The analysis revolves around the action research spiral before and after the pandemic. We reflected on the different stages of the spiral process within the research project: 1) Planning a change, 2) acting and observing the process and consequences of the change, 3) reflecting on these processes and consequences, 4) replanning, and 5) acting and observing (Kemmis, McTaggart, & Nixon, 2014). We analyzed three loops of the spiral process: 1) the initial phase of trust building with the community members, and the beginning of the systematization of the community values and principles that served as the basis for the education project; 2) the consolidation of the research team and securing funding for the project; and 3) the consolidation of the community education committee through virtual meetings since March 2020, due to the pandemic and the national regulations that prevented the planned visits to CP-HR. Then, we present four principles that have supported our community work during these difficult times: (1) Communicative action is more than a theoretical concept; (2) horizontal relationships should prevail; (3) time is of the essence; and (4) other competing needs should be leveraged. We hope other groups of researchers and community leaders find some light in our experience, and institutions become more aware of the challenges communities and researchers face when conducting critical research in times of crisis.

Key Terms in this Chapter

Peacebuilding: From a critical lens, peacebuilding is not reduced to the absence of war. Peacebuilding is related to achieving social justice and transformation in Colombia.
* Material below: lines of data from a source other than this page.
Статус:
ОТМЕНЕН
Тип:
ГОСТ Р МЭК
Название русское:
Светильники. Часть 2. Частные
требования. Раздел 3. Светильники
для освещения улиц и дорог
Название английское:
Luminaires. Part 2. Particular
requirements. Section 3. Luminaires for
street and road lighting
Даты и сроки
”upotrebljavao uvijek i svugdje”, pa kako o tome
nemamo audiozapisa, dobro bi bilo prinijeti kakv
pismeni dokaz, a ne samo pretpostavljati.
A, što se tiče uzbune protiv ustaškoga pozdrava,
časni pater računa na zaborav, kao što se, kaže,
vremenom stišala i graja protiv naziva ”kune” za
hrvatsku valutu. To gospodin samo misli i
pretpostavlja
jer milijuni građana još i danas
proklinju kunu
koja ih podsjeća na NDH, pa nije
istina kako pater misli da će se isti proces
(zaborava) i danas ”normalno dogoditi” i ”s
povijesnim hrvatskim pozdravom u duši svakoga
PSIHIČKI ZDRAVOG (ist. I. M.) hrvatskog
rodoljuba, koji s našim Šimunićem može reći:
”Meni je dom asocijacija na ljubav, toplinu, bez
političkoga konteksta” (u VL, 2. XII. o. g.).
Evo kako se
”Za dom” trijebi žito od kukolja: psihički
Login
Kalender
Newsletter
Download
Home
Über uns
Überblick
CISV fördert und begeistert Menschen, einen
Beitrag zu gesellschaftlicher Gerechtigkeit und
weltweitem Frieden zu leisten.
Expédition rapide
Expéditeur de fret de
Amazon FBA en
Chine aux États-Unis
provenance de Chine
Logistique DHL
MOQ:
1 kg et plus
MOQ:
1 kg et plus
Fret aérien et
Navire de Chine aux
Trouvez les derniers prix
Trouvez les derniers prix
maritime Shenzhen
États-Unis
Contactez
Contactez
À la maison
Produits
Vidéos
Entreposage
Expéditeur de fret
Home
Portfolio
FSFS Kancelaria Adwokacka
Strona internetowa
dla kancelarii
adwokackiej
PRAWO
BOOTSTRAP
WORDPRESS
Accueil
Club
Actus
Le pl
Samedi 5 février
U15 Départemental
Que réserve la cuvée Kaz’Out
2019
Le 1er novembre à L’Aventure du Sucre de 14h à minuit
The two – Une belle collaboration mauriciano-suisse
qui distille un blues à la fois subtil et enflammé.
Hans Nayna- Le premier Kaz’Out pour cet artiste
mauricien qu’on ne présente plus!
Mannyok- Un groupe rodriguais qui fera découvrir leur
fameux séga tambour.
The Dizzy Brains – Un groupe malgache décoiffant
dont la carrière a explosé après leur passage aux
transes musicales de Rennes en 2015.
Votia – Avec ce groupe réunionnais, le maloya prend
Reincorporation Process: This process is geared at people who laid down their arms within the framework of the Final Peace Agreement and transitioned to legality.

Guerrilla Member: It is a member of a small independent group taking part in irregular fighting, typically against larger regular forces. In Colombia, the FARC-EP guerrilla group was created in 1964.
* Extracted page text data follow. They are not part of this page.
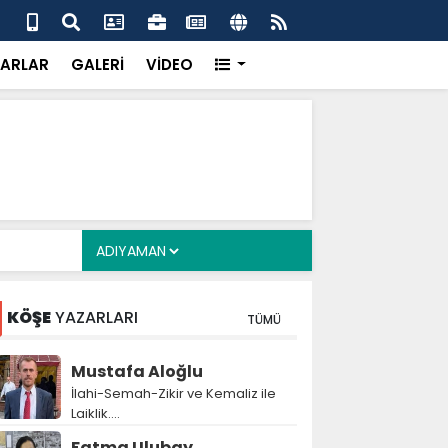
 her gün 4 bin 898 vatandaşa sıcak yemek
Baş
gör
ARLAR
GALERİ
VİDEO
KÖŞE
YAZARLARI
TÜMÜ
Mustafa Aloğlu
İlahi-Semah-Zikir ve Kemaliz ile
Laiklik….
Fatma Ulubay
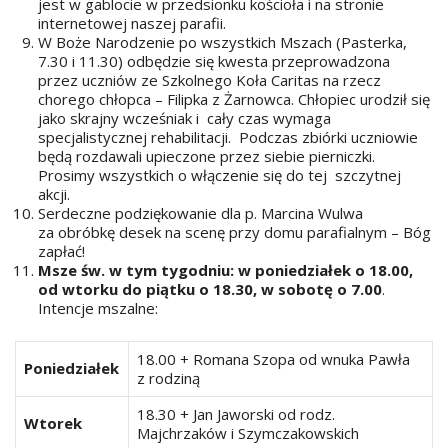
jest w gablocie w przedsionku kościoła i na stronie
internetowej naszej parafii.
W Boże Narodzenie po wszystkich Mszach (Pasterka,
7.30 i 11.30) odbędzie się kwesta przeprowadzona
przez uczniów ze Szkolnego Koła Caritas na rzecz
chorego chłopca – Filipka z Żarnowca. Chłopiec urodził się
jako skrajny wcześniak i cały czas wymaga
specjalistycznej rehabilitacji. Podczas zbiórki uczniowie
będą rozdawali upieczone przez siebie pierniczki.
Prosimy wszystkich o włączenie się do tej szczytnej
akcji.
Serdeczne podziękowanie dla p. Marcina Wulwa
za obróbkę desek na scenę przy domu parafialnym – Bóg
zapłać!
Msze św. w tym tygodniu: w poniedziałek o 18.00,
od wtorku do piątku o 18.30, w sobotę o 7.00
.
Intencje mszalne:
18.00 + Romana Szopa od wnuka Pawła
Poniedziałek
z rodziną
18.30 + Jan Jaworski od rodz.
Wtorek
Majchrzaków i Szymczakowskich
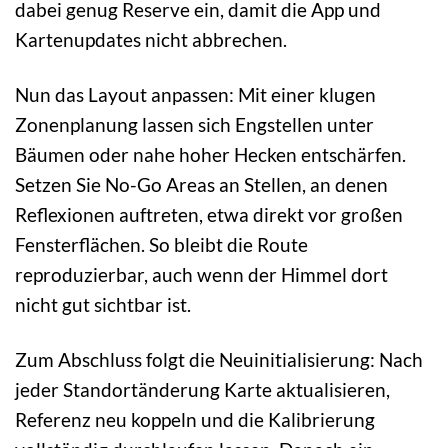
dabei genug Reserve ein, damit die App und
Kartenupdates nicht abbrechen.
Nun das Layout anpassen: Mit einer klugen
Zonenplanung lassen sich Engstellen unter
Bäumen oder nahe hoher Hecken entschärfen.
Setzen Sie No-Go Areas an Stellen, an denen
Reflexionen auftreten, etwa direkt vor großen
Fensterflächen. So bleibt die Route
reproduzierbar, auch wenn der Himmel dort
nicht gut sichtbar ist.
Zum Abschluss folgt die Neuinitialisierung: Nach
jeder Standortänderung Karte aktualisieren,
Referenz neu koppeln und die Kalibrierung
CPAR: Critical Participatory Action Research is rooted in the belief that those most impacted by research should take the lead in framing the questions, design, methods, analysis and determining what products and actions might be most useful in securing social change.

ETCR: In English, Territorial Spaces for Training and Reincorporation are spaces created by the government to facilitate the reincorporation process of former FARC-EP guerrilla members in the context of the 2016 Peace Accord in Colombia.

Crisis: A time of great disagreement, confusion, or suffering.

COVID-19: Coronavirus disease or COVID-19 is an infectious disease caused by a newly discovered coronavirus in 2019. Most people infected with the COVID-19 virus will experience mild to moderate respiratory illness and recover without requiring special treatment. Older people, and those with underlying medical problems like cardiovascular disease, diabetes, chronic respiratory disease, and cancer are more likely to develop serious illness.

Rurality: In Colombia, rurality implies social and political dimensions. Rural people or campesinos are affected by lack of land ownership, violence, limited access to basic public services, health and education, and other social inequalities.